Alla stessa conclusione era giunto uno studio del Potsdam Institute (vedi QualEnergia.it) e anche il nuovo rapporto dell’IPCC diffuso all’inizio di ottobre, sosteneva che sarà necessario eliminare miliardi di tonnellate di CO2 con sistemi CDR (Carbon Dioxide Removal) in grado di “ripulire” l’aria.

L’obiettivo è ottenere un bilancio netto negativo di gas-serra: la CO2 rimossa dall’atmosfera dovrà essere più di quella generata dall’uomo attraverso l’utilizzo di combustibili fossili. Secondo le accademie scientifiche Usa, però, è molto difficile e costoso ridurre le emissioni inquinanti in alcuni settori, ad esempio nell’aviazione e in certi siti industriali.

Ecco perché diventa indispensabile rimuovere una certa quantità di anidride carbonica. Come “sequestrare” la CO2 in modo sicuro e relativamente poco dispendioso, senza provocare danni collaterali sotto il profilo ambientale? Gli autori del rapporto affermano che si potrebbero cancellare fino a 10 miliardi di tonnellate di CO2 ogni anno a livello mondiale, a costi inferiori a 100 dollari per tonnellata di anidride carbonica, sfruttando un numero limitato di NET: forestazione/riforestazione, gestione più attenta degli ecosistemi terrestri e costieri per incrementare la loro capacità naturale di trattenere il carbonio, impianti CCS applicati alle bioenergie (BECCS, Bioenergy with Carbon Capture and Storage).

Quest’ultima soluzione, in sintesi, prevede di destinare ampi terreni alle coltivazioni per assorbire la CO2 durante la crescita delle piante e poi produrre energia o carburanti con le biomasse, catturando le relative emissioni di anidride carbonica (la CO2 verrebbe stoccata in depositi sotterranei, come ex giacimenti di gas).

Sarebbe un’evoluzione più “verde” della tecnologia CCS, però abbiamo visto quanto poco successo abbia ottenuto finora in Europa e nel mondo la CCS, a causa delle incertezze tecnico-economiche dei progetti.

Tra l’altro, osserva lo studio, 10 miliardi di tonnellate/anno di CO2 rimossa sarebbero ancora troppo poche.

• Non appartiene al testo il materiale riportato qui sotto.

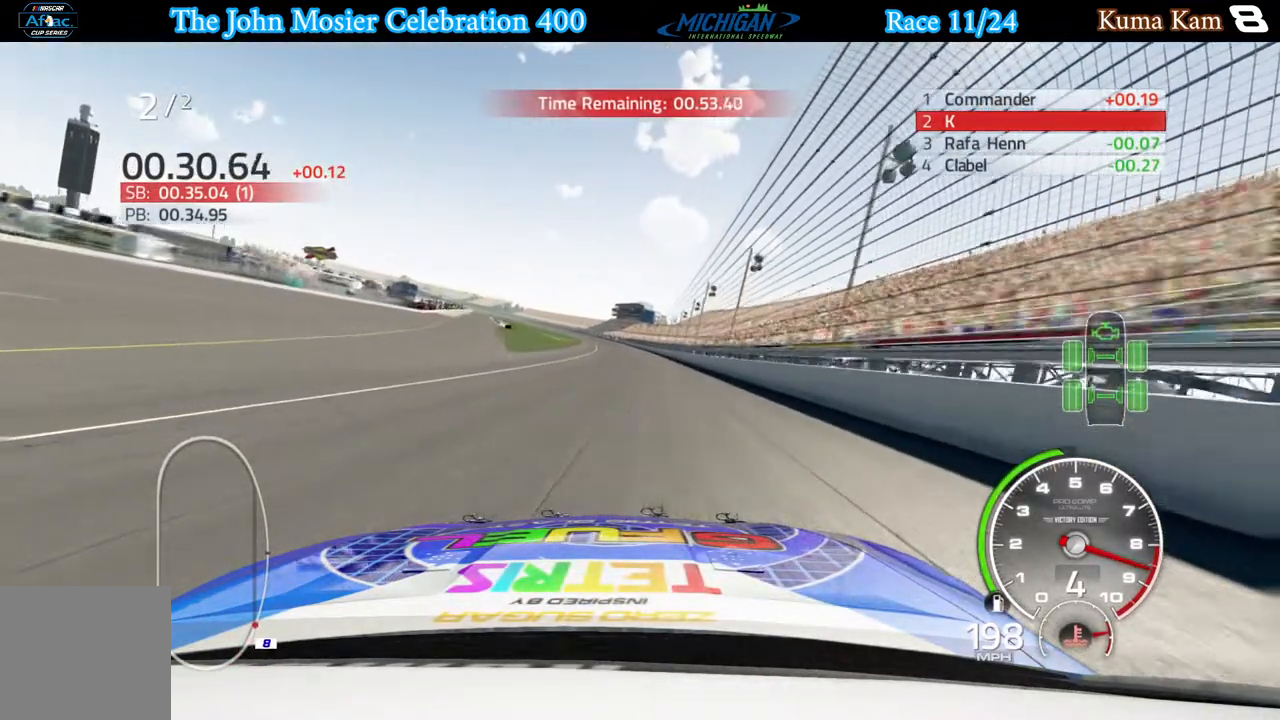
{"buttons": ["R2"], "left_stick": "center", "right_stick": "center", "events": [[67, "left_stick", "center"], [250, "left_stick", "left"], [400, "left_stick", "center"]]}
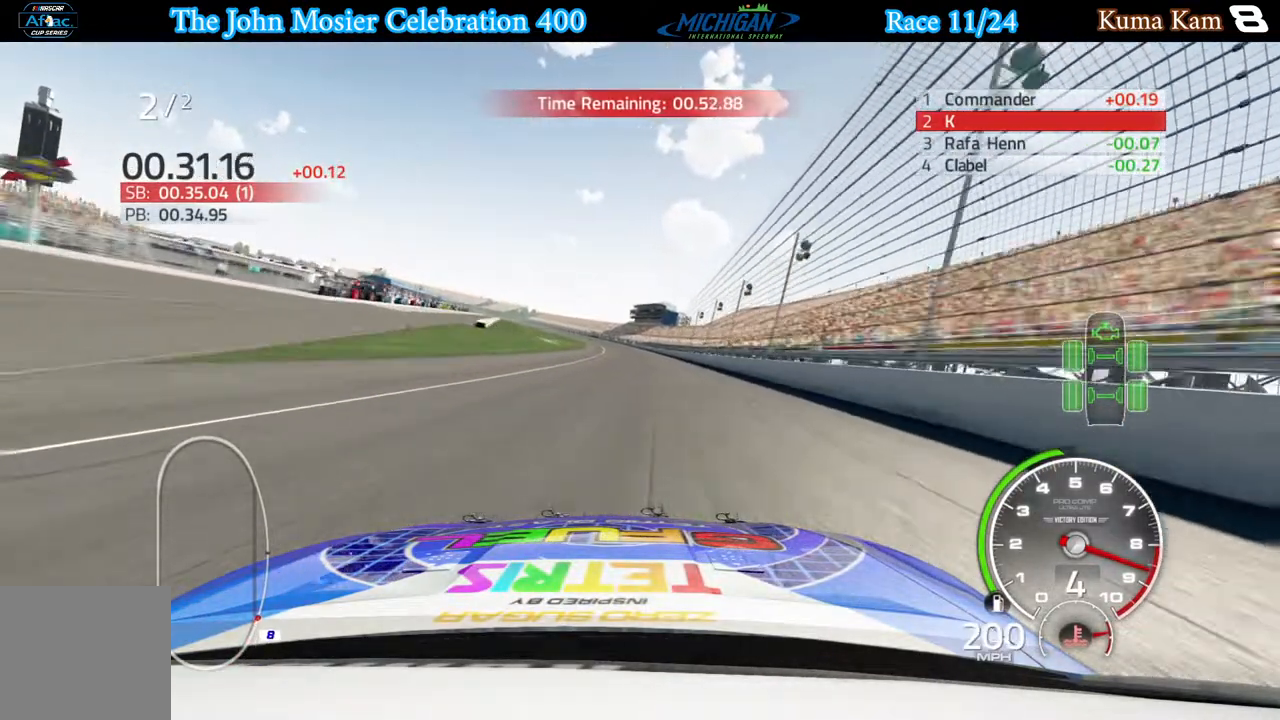
{"buttons": ["R2"], "left_stick": "left", "right_stick": "center", "events": [[300, "left_stick", "left"]]}
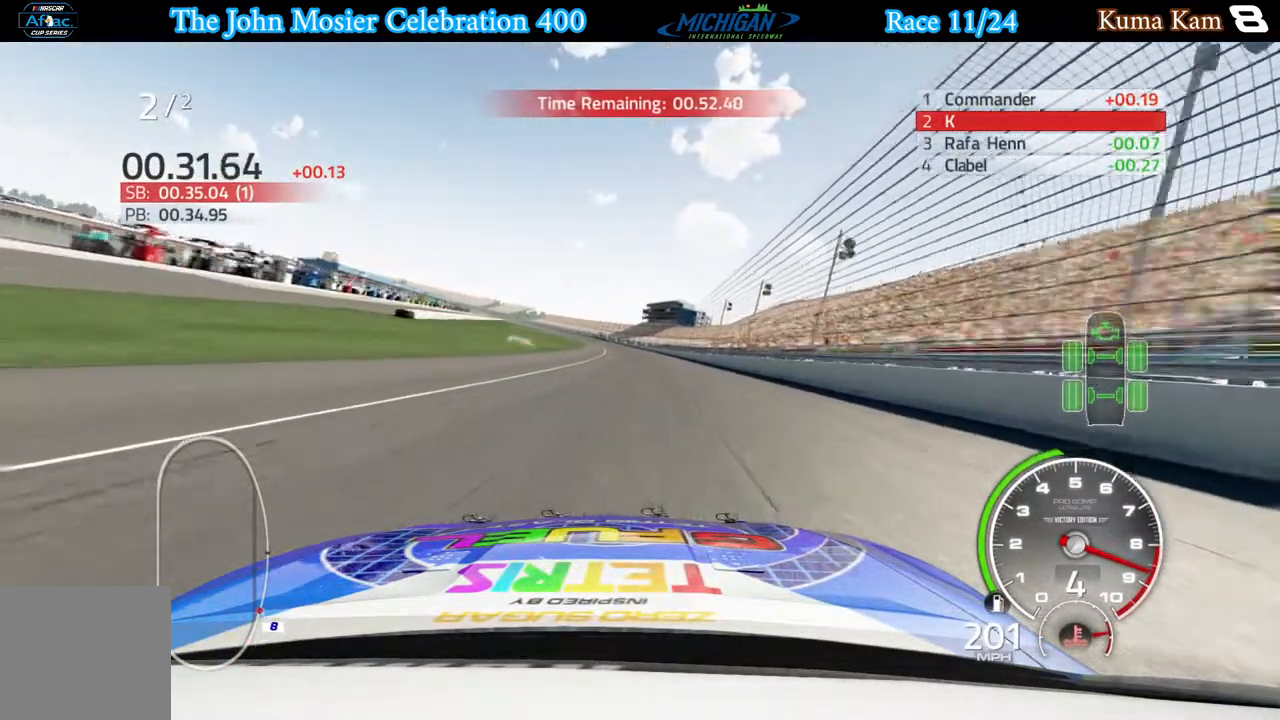
{"buttons": ["R2"], "left_stick": "left", "right_stick": "center", "events": [[267, "left_stick", "center"], [433, "left_stick", "left"]]}
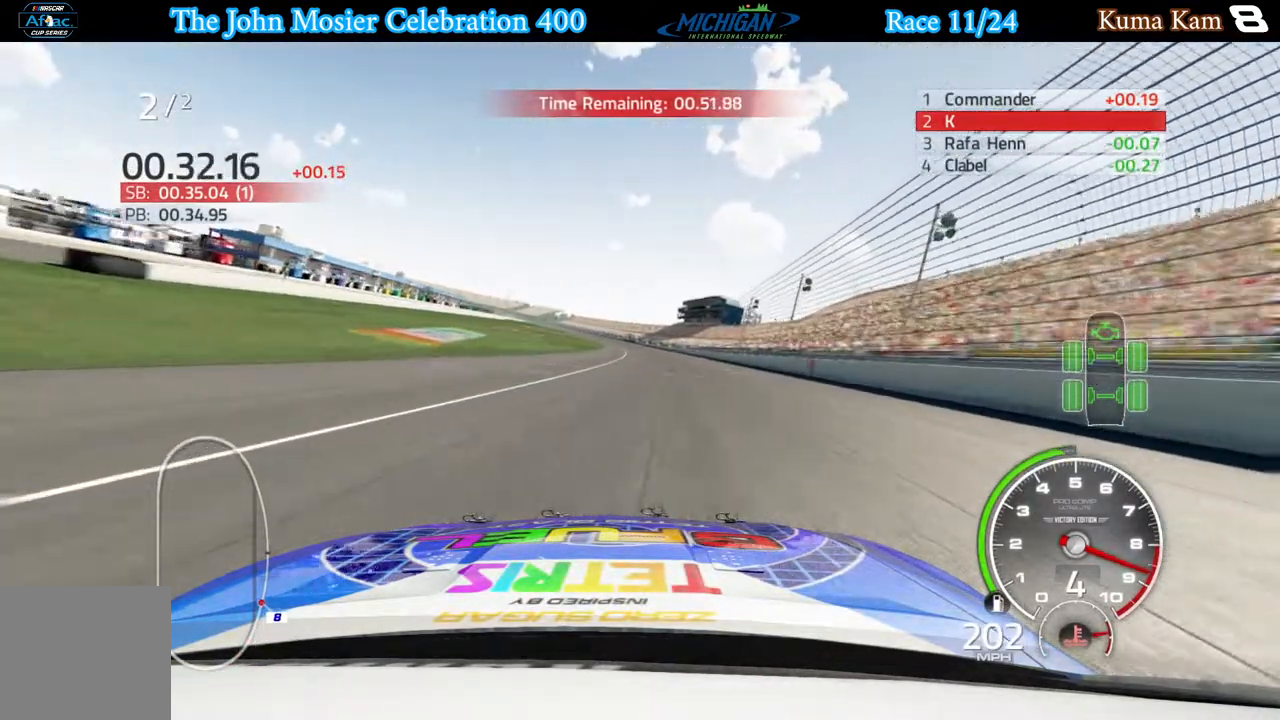
{"buttons": ["R2"], "left_stick": "center", "right_stick": "center", "events": [[50, "left_stick", "center"]]}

Bisognerebbe arrivare almeno al doppio, per contribuire all’obiettivo di contenere il surriscaldamento globale sotto 2 gradi, come previsto dagli accordi di Parigi nel 2015.

Il grafico sotto riassume il quadro finora descritto.

Qui c’è il punto debole di tutto il ragionamento. Difatti, osservano gli scienziati, per estendere le tecnologie di rimozione della CO2 alla scala richiesta, si dovrebbero “strappare” centinaia di milioni di ettari all’agricoltura, innescando così una competizione molto rischiosa sull’uso dei suoli coltivabili: per produrre cibo o per assorbire CO2/produrre energia?

Altre soluzioni, ad esempio estrarre l’anidride carbonica dall’aria (DAC, Direct Air Capture, vedi anche QualEnergia.it sull’impianto dimostrativo inaugurato vicino a Foggia dalla svizzera Climeworks, la stessa azienda citata dallo studio americano) hanno un ampio potenziale, ma sono ancora esageratamente costose.

La tabella seguente evidenzia vantaggi e criticità delle diverse tecnologie NET.

In definitiva, secondo il rapporto delle accademie scientifiche statunitensi, occorre lanciare un vastissimo programma di ricerca e sviluppo per sperimentare queste tecnologie, abbassandone i costi e verificando la loro capacità di rimuovere efficacemente la CO2.

E bisogna agire in fretta, perché tra appena dodici anni dovremo aver tagliato le emissioni di CO2 del 20-45%, secondo i calcoli dell’IPCC, altrimenti gli obiettivi climatici rimarranno fuori portata.